Here is an example in C++ using clang's
__builtin_shufflevector
(live in compiler explorer,
clang docs):
#include <stdint.h>
typedef int8_t i8x32 __attribute__((__vector_size__(32)));
typedef int32_t i32x8 __attribute__((__vector_size__(32)));
typedef int64_t i64x4 __attribute__((__vector_size__(32)));
typedef int64_t i64x2 __attribute__((__vector_size__(16)));
void pre(i8x32 in, i8x32 *out) {
*out = __builtin_shufflevector(in, in,
// Lower 128-bit lane.
1, 3, 5, 7, 9, 11, 13, 15, // lower half: 8 Y components.
0, 4, 8, 12, 2, 6, 10, 14, // upper half: (4 * U), (4 * V).
// Upper 128-bit lane (same layout).
16+1, 16+3, 16+5, 16+7, 16+9, 16+11, 16+13, 16+15, // lower half: 8 Y components.
16+0, 16+4, 16+8, 16+12, 16+2, 16+6, 16+10, 16+14 // upper half: (4 * U), (4 * V).
);
}
void y(i64x4 data0, i64x4 data1, i64x4 *y) {
*y = __builtin_shufflevector(data0, data1, 0, 2, 4, 6);
}
void double_block(i32x8 uv0, i32x8 uv1, i32x8 *u, i32x8 *v) {
// (u0 u2 v0 v2) (u1 u3 v1 v3) (u4 u6 v4 v6) (u5 u7 v5 v7)
*u = __builtin_shufflevector(uv0, uv1, 0, 4, 1, 5, 8, 12, 9, 13);
*v = __builtin_shufflevector(uv0, uv1, 2, 6, 3, 7, 10, 14, 11, 15);
}
void single_block_split(i32x8 uv, i32x8 *uv_out) {
// (u0 u2 v0 v2) (u1 u3 v1 v3)
*uv_out = __builtin_shufflevector(uv, uv, 0, 4, 1, 5, 2, 6, 3, 7);
}
Compiler Explorer also supports similar operations with Rust's nightly compiler
and std::simd::simd_swizzle!
.
The NEON portions of this code were much easier than AVX2 to write but may not
be optimal.
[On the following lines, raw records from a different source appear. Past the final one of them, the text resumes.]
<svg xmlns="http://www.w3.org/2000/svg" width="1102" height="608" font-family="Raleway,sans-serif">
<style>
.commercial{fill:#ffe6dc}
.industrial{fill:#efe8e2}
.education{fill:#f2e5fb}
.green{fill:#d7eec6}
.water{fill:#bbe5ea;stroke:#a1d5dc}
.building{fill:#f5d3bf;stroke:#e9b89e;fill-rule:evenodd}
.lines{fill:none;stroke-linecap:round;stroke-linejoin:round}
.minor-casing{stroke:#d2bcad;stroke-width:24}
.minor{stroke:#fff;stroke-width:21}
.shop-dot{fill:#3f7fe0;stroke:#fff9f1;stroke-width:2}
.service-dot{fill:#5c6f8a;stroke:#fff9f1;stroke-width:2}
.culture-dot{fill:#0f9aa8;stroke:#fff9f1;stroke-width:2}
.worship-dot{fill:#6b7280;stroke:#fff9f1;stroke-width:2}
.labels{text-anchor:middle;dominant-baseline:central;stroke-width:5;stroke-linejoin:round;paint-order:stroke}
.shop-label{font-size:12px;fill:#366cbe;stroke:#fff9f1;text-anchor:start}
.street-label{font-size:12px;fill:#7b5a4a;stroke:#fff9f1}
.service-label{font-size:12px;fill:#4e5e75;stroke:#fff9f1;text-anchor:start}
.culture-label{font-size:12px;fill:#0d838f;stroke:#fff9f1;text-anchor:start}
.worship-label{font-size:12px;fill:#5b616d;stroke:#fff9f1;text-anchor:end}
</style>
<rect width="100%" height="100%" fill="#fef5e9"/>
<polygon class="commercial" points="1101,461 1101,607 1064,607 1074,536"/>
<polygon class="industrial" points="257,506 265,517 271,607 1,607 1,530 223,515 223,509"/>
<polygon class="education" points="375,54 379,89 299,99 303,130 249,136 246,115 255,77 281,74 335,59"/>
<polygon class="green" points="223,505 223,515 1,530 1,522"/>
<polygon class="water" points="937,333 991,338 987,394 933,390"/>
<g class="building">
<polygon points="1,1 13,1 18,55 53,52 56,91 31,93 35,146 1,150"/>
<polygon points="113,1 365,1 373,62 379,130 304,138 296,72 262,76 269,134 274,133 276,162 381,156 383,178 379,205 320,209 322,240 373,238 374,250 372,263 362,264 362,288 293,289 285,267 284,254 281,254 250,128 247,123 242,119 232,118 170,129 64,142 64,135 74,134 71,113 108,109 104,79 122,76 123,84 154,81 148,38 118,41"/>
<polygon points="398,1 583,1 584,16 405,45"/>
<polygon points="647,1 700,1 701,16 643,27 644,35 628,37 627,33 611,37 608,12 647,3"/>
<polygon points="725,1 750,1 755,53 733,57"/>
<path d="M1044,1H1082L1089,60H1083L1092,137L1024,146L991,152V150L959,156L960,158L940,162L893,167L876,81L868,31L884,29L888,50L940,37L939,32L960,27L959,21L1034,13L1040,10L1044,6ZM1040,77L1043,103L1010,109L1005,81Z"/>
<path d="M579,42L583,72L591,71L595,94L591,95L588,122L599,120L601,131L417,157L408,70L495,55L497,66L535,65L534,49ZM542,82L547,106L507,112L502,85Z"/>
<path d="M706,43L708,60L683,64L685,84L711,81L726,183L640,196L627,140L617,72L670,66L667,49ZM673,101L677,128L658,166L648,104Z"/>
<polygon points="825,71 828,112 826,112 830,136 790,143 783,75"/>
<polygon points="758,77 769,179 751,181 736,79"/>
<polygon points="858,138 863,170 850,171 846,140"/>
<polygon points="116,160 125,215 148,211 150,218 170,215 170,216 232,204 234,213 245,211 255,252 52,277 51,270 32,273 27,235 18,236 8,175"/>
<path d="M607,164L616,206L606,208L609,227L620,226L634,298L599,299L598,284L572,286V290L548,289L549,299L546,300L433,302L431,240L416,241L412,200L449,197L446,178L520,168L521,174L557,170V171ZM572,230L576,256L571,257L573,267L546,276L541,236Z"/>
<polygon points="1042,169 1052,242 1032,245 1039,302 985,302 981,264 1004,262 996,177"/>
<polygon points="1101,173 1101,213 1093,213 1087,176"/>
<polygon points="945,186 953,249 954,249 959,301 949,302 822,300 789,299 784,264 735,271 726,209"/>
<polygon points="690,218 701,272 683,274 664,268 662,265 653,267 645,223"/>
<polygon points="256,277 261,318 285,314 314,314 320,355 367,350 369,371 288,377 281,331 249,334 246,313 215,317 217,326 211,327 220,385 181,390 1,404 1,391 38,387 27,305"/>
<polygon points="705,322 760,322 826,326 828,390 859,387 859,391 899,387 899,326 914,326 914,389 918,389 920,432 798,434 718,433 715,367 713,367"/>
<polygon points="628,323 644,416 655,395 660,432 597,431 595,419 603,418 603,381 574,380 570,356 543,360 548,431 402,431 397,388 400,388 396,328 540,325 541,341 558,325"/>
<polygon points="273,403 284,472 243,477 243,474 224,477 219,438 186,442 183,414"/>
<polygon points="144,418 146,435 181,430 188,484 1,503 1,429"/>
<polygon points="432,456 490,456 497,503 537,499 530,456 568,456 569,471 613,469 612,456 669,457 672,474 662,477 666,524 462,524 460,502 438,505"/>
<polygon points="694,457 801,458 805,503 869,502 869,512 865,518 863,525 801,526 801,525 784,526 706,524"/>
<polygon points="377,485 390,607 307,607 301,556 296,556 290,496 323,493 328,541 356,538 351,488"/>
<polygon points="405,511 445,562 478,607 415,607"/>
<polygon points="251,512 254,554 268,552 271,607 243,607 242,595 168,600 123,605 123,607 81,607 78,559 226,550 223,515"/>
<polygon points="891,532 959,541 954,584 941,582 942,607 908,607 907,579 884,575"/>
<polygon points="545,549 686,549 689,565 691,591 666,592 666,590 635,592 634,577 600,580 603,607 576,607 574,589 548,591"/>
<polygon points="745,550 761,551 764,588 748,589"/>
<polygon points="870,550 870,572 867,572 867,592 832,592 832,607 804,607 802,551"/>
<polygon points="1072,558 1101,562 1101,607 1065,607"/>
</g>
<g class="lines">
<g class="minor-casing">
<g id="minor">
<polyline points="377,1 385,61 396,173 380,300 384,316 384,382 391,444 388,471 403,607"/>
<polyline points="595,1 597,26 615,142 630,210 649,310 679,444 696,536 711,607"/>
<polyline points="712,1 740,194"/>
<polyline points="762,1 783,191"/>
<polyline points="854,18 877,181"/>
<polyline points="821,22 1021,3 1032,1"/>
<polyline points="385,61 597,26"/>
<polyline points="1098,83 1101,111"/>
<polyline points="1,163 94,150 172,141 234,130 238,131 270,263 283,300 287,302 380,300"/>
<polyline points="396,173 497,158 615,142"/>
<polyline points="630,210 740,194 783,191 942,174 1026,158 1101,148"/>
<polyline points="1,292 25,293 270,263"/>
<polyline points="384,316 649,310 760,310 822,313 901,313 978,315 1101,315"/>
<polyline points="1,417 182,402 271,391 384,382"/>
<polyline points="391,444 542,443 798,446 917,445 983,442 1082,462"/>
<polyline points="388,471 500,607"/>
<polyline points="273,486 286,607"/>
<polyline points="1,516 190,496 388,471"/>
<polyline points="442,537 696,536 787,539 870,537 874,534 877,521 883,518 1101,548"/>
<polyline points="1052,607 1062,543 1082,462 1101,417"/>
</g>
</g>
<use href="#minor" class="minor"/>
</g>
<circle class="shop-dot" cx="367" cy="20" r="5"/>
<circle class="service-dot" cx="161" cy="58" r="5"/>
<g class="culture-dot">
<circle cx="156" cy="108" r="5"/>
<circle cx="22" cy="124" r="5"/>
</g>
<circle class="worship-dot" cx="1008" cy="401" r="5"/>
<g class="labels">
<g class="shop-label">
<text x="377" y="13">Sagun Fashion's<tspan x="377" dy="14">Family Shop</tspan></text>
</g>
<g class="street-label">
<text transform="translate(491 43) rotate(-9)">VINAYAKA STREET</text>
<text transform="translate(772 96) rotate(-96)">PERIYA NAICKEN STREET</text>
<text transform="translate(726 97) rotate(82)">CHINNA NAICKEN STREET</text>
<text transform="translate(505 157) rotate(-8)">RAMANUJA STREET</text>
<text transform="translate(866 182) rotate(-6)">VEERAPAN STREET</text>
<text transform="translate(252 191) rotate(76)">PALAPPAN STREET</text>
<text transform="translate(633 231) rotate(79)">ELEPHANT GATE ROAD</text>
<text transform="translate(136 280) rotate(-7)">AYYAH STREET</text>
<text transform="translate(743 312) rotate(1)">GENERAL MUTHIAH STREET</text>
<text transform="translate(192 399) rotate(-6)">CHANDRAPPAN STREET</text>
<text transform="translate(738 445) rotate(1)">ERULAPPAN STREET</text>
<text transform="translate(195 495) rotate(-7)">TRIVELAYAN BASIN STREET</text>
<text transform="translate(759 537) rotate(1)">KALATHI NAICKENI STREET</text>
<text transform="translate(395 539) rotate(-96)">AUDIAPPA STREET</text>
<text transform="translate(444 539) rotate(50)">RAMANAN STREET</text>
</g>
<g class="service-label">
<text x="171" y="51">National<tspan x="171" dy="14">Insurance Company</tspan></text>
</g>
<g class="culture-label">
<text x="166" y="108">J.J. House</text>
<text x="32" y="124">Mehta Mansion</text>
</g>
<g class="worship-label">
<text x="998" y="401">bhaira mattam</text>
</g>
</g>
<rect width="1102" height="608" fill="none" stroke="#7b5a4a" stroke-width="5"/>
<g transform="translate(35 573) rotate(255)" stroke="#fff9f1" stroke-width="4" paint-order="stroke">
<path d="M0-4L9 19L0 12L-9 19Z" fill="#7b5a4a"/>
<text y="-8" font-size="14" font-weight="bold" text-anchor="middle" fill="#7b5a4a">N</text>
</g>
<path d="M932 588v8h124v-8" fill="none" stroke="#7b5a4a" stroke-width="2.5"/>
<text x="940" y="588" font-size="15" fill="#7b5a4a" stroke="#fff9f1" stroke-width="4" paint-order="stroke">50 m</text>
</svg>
In particular, looking at them with Compiler Explorer shows extra
register moves that seem unnecessary and likely add some latency. Dropping to
inline assembly would allow us to optimize further, at the minor cost of
requiring duplication to support both aarch64
and (32-bit) arm
platforms
if the latter is desired.
One reason no great effort has been made for optimization here is that on macOS, the end goal may be to feed data to Video Toolbox. As that framework accepts a variety of pixel formats and appears to convert them efficiently. The author has not looked into whether this happens by SIMD code or by dedicated silicon, but the result is good nonetheless.